REQUIREMENT - Only the lines containing "layout" belong in the answer; find them in the material below.

DATASET -
=== Section Start ===
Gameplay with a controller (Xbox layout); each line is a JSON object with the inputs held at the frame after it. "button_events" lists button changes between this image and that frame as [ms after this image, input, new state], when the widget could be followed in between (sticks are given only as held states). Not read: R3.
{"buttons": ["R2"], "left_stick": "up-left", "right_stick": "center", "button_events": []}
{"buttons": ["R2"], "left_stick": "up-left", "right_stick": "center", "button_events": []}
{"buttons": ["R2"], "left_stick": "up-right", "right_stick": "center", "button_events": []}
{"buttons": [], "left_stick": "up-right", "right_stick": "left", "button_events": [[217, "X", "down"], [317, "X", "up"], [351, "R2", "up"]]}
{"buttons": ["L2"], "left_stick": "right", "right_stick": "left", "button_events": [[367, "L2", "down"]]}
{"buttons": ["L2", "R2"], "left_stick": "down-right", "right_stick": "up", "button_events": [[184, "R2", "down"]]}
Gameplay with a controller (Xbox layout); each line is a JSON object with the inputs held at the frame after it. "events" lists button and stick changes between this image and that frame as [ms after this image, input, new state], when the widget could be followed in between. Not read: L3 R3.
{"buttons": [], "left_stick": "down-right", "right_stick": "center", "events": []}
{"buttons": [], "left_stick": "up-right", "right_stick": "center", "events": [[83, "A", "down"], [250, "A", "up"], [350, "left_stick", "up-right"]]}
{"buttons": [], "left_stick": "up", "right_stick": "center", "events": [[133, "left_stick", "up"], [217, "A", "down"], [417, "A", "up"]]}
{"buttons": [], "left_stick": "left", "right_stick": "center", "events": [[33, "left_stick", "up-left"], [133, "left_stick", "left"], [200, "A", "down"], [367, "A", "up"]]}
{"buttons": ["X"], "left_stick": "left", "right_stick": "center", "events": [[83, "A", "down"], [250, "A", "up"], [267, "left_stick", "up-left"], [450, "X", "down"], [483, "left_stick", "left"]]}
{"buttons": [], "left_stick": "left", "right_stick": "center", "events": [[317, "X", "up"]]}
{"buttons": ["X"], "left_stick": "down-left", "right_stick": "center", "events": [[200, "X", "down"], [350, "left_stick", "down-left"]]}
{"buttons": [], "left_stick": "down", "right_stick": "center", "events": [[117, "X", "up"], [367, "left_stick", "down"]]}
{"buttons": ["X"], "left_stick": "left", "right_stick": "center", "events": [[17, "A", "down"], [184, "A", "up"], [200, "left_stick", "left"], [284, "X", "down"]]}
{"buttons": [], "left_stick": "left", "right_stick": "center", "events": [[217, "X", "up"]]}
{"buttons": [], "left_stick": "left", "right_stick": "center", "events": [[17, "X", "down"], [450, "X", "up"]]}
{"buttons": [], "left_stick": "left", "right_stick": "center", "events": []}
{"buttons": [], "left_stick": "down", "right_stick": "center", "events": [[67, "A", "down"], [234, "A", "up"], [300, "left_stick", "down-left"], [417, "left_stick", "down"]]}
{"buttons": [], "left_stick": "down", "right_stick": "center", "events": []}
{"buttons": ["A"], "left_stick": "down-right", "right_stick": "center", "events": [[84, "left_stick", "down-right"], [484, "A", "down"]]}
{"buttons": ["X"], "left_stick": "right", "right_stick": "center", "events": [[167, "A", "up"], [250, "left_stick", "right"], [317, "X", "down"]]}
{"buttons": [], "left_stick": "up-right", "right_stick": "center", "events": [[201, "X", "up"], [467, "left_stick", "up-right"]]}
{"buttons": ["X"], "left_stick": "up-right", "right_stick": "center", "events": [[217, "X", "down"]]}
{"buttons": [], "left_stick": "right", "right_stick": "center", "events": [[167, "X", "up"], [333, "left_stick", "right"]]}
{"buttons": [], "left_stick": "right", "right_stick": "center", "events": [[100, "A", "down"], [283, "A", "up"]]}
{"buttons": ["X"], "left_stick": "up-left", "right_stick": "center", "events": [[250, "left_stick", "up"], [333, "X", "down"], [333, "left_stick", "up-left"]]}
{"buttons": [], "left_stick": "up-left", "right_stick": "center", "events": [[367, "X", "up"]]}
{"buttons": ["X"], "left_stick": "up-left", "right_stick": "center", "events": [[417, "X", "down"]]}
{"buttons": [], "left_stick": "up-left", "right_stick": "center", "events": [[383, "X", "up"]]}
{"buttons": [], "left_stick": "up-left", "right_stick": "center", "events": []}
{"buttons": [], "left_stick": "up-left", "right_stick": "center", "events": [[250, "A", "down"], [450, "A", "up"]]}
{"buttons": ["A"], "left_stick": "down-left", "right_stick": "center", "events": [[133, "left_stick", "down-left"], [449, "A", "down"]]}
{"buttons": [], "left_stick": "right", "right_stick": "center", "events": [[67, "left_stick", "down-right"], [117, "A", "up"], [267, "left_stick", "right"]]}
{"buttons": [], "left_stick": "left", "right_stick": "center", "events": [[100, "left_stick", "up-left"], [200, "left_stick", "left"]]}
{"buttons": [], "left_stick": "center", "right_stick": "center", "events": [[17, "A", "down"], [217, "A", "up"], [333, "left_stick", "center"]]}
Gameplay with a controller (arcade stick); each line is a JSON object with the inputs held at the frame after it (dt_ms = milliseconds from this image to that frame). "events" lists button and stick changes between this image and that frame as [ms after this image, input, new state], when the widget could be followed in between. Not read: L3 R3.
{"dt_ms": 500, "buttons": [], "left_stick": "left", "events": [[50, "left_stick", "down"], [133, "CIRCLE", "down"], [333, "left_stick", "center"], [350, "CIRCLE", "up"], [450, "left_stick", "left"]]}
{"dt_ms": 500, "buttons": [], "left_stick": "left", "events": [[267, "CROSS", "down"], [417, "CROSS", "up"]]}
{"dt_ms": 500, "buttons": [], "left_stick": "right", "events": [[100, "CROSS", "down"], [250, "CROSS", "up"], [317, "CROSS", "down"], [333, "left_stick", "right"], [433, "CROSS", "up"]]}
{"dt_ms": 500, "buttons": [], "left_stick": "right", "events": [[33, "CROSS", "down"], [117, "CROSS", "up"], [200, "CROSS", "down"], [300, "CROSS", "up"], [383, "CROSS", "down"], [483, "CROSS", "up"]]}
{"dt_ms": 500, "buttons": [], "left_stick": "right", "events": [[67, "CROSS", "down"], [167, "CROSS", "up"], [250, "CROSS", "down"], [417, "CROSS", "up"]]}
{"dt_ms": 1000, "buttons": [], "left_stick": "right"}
=== Section End ===
TASK SOLUTION -
Gameplay with a controller (Xbox layout); each line is a JSON object with the inputs held at the frame after it. "button_events" lists button changes between this image and that frame as [ms after this image, input, new state], when the widget could be followed in between (sticks are given only as held states). Not read: R3.
Gameplay with a controller (Xbox layout); each line is a JSON object with the inputs held at the frame after it. "events" lists button and stick changes between this image and that frame as [ms after this image, input, new state], when the widget could be followed in between. Not read: L3 R3.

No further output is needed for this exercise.